TQ: With respect to hard science fiction, there’s a soft creep to fantasy, and a hard creep to the uber technical. I care most about character and plot, but the story must make sense scientifically as well.
DK: Eric, since you’ve been published in Analog several times, what is an Analog story to you?
EC: Trevor’s covered it really. I edited an anthology with Ben Bova called Carbide Tip Pens, which has been described as Analog in hard cover.
DK: Is there a quantifiable difference between Asimov’s and Analog?
EC: Both have published my Mars-focused fiction.
DK: I have a track record of stories Stan (editor for Analog) rejected, but Sheila (editor for Asimov’s) bought.
EC: Editorial personalities and preferences do play a role.
DK: Andrew, you’re not a scientist, but you’ve had stories published in Analog.
AB: All of them have been science oriented. I’m not a scientist, but I try to make as few demands on the reader with respect to the science, except for the one big lie that is the basis for the story. I try to be rigorous, but I also try to write an entertaining story.
TQ: I commend Andrew for the material he’s submitted. There’s a misunderstanding out there about how rigorous the science has to be, though. Stan was a physics professor. He’d fact-check. You have to be science literate. You have to do the leg work.
DK: Andrew and Eric, what would be the difference between writing a physics-based story, and writing a chemistry-based story or a biology-based story?
EC: My most recent one was on baseball statistics.

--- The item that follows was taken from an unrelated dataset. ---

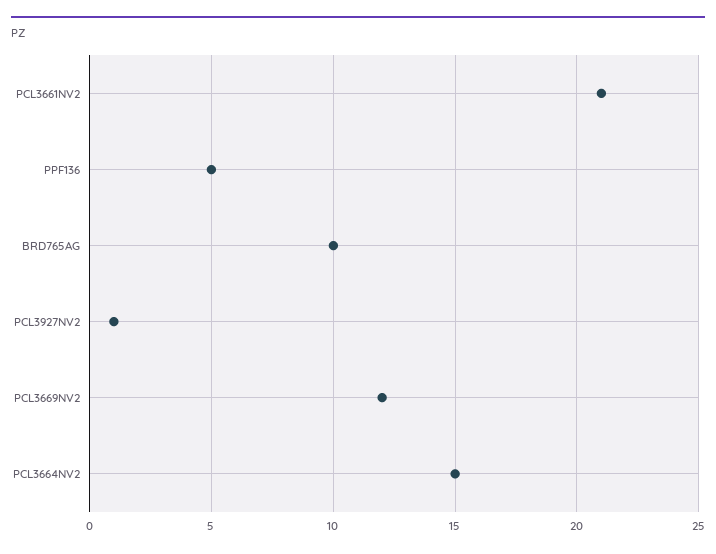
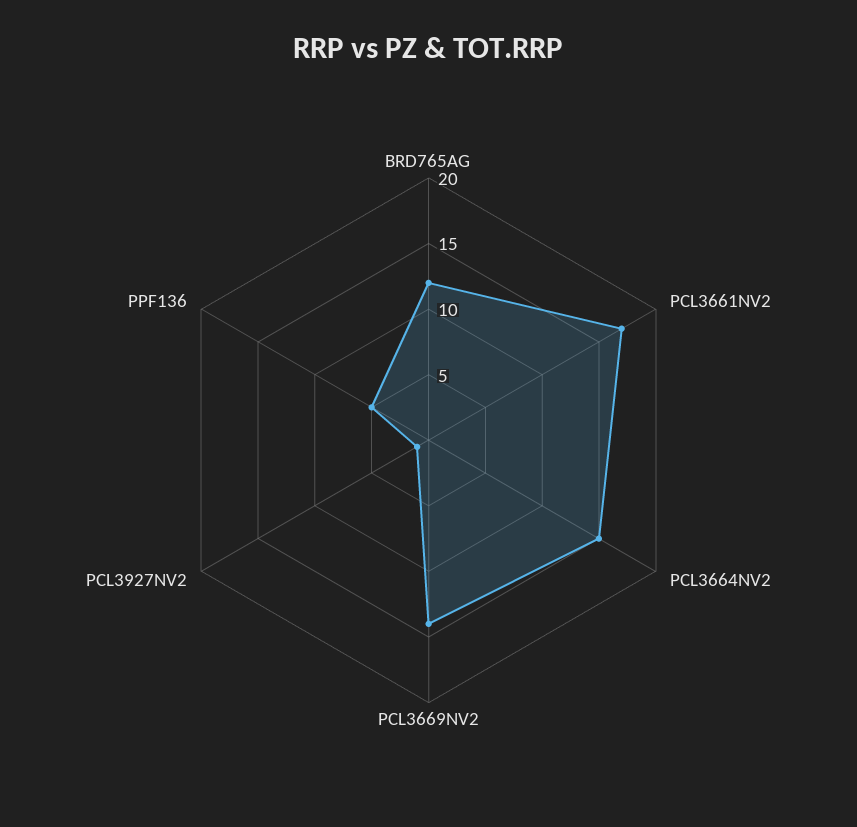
PCL3661NV2: 21 -> 17
BRD765AG: 10 -> 12
PCL3669NV2: 12 -> 14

AB: Everything I know about orbital mechanics, I’ve learned from playing Kerbal Space Program.
DK: I tend to write on the biological side of things. One response I received was that I was just showing off what I knew. What I really needed to focus on was the how.
TQ: You have to know how things work.
EC: Don’t limit yourself to a particular type of story. Smash the stereotypes. For “Crimson Sky,” I talked to a pilot and an ER trauma surgeon. Don’t be afraid.
TQ: Culture and biology may be a match. Stan was also into linguistics. Look at Dune. It’s science fiction with fantastic elements. Cultural prediction is interesting is done well. Sometimes it’s about the approach to story rather than the nature of the science involved.
Q: Can you have different physics?
TQ: It could work if you’re rigorous in your created universe.
DK: Let’s turn to non-fiction science articles.
TQ: I never get tired of those. Give me more. They have a popular focus. The information has to be accessible. Balance is key. We also have scientists who read Analog. Science fiction relative is also good, the deconstruction of tropes, idea generation, interesting research. How can a writer use this information? It has to be entertaining.
Q: Should I query first, or just go ahead and write?
TQ: If you’re adamant, go ahead and write, but we also take queries.
Q: Any formatting tips?
TQ: We’re not to picky.
Q: Can we use figures as long as they’re cited?
TQ: That’s no problem as long as they’re right.
DK: Your readers seem to be hungry for everything.
TQ: There needs to be diversity. Don’t be too complacent. Curve balls are important.
DK: What’s the ultimate fate of these stories and articles?
TQ: It falls to the individual authors what happens to the piece after publication. Sometimes there are tie-in “science behind the story” articles, audio versions, etc..
There was then some promotion regarding subscriptions to Analog, as well as where to get sample stories and articles online. It’s all available on the web site. Start there and you won’t go wrong.